**Problem requirements**
The response must contain each line of the material that holds "dasharray".

**Material shown**
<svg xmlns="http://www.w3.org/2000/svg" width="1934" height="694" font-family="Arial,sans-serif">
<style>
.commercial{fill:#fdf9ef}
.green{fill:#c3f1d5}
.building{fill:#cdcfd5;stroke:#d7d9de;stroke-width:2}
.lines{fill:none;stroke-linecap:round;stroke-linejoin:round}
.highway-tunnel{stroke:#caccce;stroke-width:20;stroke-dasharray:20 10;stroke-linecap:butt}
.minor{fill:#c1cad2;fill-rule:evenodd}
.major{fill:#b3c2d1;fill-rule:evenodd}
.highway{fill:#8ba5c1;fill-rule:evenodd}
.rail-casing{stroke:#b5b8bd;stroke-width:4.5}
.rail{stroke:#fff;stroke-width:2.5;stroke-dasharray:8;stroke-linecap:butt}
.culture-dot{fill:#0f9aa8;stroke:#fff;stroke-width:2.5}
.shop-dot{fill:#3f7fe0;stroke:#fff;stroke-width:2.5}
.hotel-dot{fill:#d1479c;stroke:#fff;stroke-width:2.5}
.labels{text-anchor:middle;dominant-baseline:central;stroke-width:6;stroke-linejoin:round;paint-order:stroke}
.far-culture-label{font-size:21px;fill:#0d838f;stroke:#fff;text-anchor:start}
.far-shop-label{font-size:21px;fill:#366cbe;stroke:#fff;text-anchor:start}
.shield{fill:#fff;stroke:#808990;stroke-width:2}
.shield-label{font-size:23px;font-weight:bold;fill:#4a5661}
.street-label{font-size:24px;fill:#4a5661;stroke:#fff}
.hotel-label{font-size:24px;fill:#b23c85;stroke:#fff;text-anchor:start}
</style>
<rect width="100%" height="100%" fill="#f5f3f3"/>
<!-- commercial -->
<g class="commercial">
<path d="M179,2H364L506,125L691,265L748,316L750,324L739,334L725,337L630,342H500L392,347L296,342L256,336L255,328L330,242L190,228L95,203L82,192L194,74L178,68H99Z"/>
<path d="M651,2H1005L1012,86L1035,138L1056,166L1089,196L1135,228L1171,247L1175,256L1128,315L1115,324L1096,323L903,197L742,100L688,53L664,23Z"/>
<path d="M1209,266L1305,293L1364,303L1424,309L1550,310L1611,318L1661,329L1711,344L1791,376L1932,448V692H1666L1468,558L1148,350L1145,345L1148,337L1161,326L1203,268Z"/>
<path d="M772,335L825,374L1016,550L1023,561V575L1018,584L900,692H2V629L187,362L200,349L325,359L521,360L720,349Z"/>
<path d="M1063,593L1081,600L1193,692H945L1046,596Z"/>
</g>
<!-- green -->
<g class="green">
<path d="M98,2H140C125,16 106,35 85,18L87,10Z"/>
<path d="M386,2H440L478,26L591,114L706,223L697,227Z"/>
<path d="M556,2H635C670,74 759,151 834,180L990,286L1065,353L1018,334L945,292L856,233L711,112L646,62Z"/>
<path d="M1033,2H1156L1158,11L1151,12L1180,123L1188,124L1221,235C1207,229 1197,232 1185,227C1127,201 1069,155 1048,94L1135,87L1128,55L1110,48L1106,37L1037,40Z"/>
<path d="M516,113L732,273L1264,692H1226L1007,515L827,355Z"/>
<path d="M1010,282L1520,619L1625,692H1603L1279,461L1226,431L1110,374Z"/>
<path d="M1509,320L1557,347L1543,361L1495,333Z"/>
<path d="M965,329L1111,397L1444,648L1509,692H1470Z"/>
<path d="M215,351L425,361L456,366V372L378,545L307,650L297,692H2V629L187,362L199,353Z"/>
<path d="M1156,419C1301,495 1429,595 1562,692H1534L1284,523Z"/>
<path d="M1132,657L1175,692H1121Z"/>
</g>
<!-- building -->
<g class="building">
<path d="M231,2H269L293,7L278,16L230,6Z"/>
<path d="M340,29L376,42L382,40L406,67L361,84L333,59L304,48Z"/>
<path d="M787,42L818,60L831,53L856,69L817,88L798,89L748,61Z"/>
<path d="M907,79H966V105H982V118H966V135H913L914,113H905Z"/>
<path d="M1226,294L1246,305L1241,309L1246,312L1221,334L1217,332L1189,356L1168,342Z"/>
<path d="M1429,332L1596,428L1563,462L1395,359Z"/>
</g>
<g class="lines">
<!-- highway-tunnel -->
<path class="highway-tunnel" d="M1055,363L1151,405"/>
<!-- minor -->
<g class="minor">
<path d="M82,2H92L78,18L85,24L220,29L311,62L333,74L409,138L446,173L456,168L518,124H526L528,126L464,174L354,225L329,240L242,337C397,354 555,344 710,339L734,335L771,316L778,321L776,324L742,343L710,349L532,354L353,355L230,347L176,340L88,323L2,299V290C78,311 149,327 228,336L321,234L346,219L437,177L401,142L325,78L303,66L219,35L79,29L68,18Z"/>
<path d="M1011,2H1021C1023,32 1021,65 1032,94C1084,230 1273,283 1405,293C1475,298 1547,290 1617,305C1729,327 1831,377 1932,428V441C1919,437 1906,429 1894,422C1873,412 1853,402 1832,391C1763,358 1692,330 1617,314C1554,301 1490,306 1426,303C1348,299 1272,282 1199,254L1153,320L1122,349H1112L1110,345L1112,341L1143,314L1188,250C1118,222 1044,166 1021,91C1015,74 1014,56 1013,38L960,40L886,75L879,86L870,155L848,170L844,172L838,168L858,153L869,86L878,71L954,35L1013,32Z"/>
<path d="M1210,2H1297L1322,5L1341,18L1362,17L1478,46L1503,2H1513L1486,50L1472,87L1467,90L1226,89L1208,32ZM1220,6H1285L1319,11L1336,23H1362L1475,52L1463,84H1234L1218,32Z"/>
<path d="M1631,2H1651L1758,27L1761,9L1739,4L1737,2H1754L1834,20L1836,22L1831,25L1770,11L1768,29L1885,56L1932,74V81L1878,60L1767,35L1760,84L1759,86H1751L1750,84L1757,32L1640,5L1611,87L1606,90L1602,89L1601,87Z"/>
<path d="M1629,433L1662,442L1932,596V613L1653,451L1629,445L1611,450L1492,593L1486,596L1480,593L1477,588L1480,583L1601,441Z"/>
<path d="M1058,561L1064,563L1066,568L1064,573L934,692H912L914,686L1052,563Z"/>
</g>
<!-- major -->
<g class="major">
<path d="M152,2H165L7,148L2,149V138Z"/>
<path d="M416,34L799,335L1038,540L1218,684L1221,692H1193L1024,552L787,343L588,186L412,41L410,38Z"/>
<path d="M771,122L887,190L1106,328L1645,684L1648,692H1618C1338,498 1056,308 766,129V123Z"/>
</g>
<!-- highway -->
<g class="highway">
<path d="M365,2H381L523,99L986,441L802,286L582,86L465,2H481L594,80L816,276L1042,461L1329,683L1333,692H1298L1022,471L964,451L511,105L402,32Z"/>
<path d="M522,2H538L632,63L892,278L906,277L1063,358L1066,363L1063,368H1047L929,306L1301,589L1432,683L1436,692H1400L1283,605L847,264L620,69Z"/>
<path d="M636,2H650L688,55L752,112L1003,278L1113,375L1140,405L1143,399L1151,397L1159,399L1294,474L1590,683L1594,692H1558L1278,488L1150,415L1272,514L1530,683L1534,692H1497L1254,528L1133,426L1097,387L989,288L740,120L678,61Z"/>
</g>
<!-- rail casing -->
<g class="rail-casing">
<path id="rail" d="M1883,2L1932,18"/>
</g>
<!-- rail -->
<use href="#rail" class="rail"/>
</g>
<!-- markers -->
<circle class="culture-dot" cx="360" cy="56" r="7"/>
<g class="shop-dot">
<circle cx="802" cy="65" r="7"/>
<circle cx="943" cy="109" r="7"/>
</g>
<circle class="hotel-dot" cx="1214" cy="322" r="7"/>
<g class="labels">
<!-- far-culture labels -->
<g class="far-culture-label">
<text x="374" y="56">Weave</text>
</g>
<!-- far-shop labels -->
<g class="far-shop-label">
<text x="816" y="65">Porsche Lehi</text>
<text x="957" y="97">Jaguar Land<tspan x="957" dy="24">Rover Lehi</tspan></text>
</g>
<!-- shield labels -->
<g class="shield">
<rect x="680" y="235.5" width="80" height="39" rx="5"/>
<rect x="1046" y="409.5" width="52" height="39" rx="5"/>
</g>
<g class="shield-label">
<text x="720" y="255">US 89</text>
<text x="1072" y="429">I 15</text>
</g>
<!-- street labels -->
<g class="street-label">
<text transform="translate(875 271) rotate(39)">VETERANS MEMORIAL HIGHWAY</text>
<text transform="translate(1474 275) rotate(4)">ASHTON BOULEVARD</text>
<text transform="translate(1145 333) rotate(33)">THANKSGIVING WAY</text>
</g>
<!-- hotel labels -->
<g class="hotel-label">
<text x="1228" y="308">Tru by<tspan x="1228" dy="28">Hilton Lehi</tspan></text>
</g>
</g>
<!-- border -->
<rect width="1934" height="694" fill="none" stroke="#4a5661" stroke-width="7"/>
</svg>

**Written reply**
.highway-tunnel{stroke:#caccce;stroke-width:20;stroke-dasharray:20 10;stroke-linecap:butt}
.rail{stroke:#fff;stroke-width:2.5;stroke-dasharray:8;stroke-linecap:butt}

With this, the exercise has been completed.